Archive for October, 2010

Shocking Information on WOOD

Sunday, October 10th, 2010

Every student of American furniture knows that if you find large boards of New England to Mid-Atlantic WHITE PINE used as the secondary wood, it is American made–just as if you find narrow boards of grey toned white pine with many little knots it is English made–what is called most often deal rather than pine.

What if that were not true?

Every student of American furniture knows that almost always a four drawer chest is American made and a five drawer chest is English made.

What if that were not true?

The careful study of the English furniture trade reveals that in fact neither of these “we all know concepts” is true!

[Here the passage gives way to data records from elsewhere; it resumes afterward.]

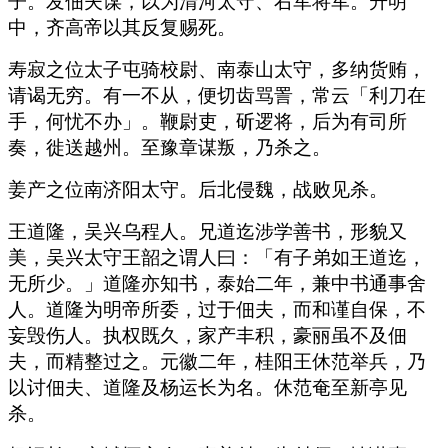
子。发佃夫谋，以为清河太守、右军将军。升明
中，齐高帝以其反复赐死。
寿寂之位太子屯骑校尉、南泰山太守，多纳货贿，
请谒无穷。有一不从，便切齿骂詈，常云「利刀在
手，何忧不办」。鞭尉吏，斫逻将，后为有司所
奏，徙送越州。至豫章谋叛，乃杀之。
姜产之位南济阳太守。后北侵魏，战败见杀。
王道隆，吴兴乌程人。兄道迄涉学善书，形貌又
美，吴兴太守王韶之谓人曰：「有子弟如王道迄，
无所少。」道隆亦知书，泰始二年，兼中书通事舍
人。道隆为明帝所委，过于佃夫，而和谨自保，不
妄毁伤人。执权既久，家产丰积，豪丽虽不及佃
夫，而精整过之。元徽二年，桂阳王休范举兵，乃
以讨佃夫、道隆及杨运长为名。休范奄至新亭见
杀。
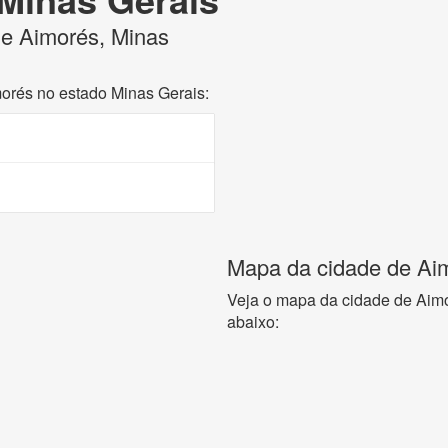
 de Aimorés, Minas
morés no estado Minas Gerais:
Mapa da cidade de Aim
Veja o mapa da cidade de Aim
abaixo:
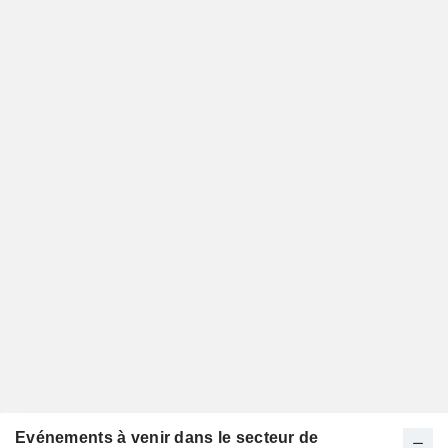
Evénements à venir dans le secteur de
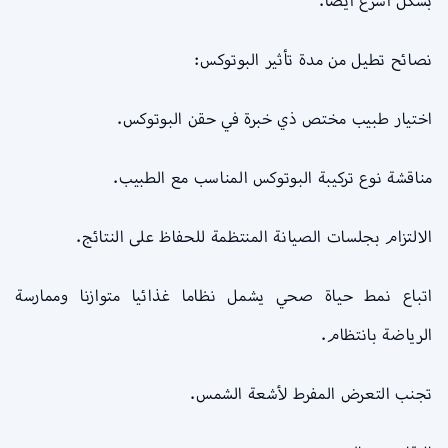
بشكل أسرع أيضا.
نصائح تطيل من مدة تأثير البوتوكس:
اختيار طبيب مختص ذي خبرة في حقن البوتوكس.
مناقشة نوع تركيبة البوتوكس المناسب مع الطبيب.
الالتزام بجلسات الصيانة المنتظمة للحفاظ على النتائج.
اتباع نمط حياة صحي يشمل نظاما غذائيا متوازنا وممارسة
الرياضة بانتظام.
تجنب التعرض المفرط لأشعة الشمس.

Not every student of American furniture is even aware of the vast quantities of walnut imported by England from it’s colonies in America–importing dating from the late 1600′s onward.

Happily, the work of Ms. Stuart stresses this new to most of us information over and over again.  Throughout 900 pages of analysis she quotes the letters and documents of the Gillows firm as to their purchases of wood–much through the port of Liverpool.  And what was true for their firm was absolutely true for all their competitors.  Repeatedly the firm asks for its wood suppliers to bid on walnut and fine, broad white pine arriving at the docks from Massachusetts and elsewhere in the colonies.  The walnut was used for primary and secondary work–the pine for secondary wood as well as architectural work.  In some letters Gillows praised the quality of American pine–sometimes he complained about it–sometimes he fretted over the cost relative to Scots and Baltic pine (it came a great deal further–no pun intended!).

Again, this wood was mostly bought at auction in the ports–factors or representatives of multiple furniture makers bid against each other to acquire the finest wood for their clients.  This can only mean that every cabinetmaker outside of London and Edinburgh ( where oak was always preferred as the secondary for drawer construction) were using American pine in their furniture.  And London/Edinburgh makers used pine for backs, sides to veneer, etc–also likely to have been colonial in origin.

How much “American” furniture is English or Scottish in origin?

As you ponder this information, add the fact that English design demonstrably favored 4 rather than 5 drawer chests (just like we say Americans did)–afterall, where were those American cabinetmakers trained? Are you sure your American chest is American?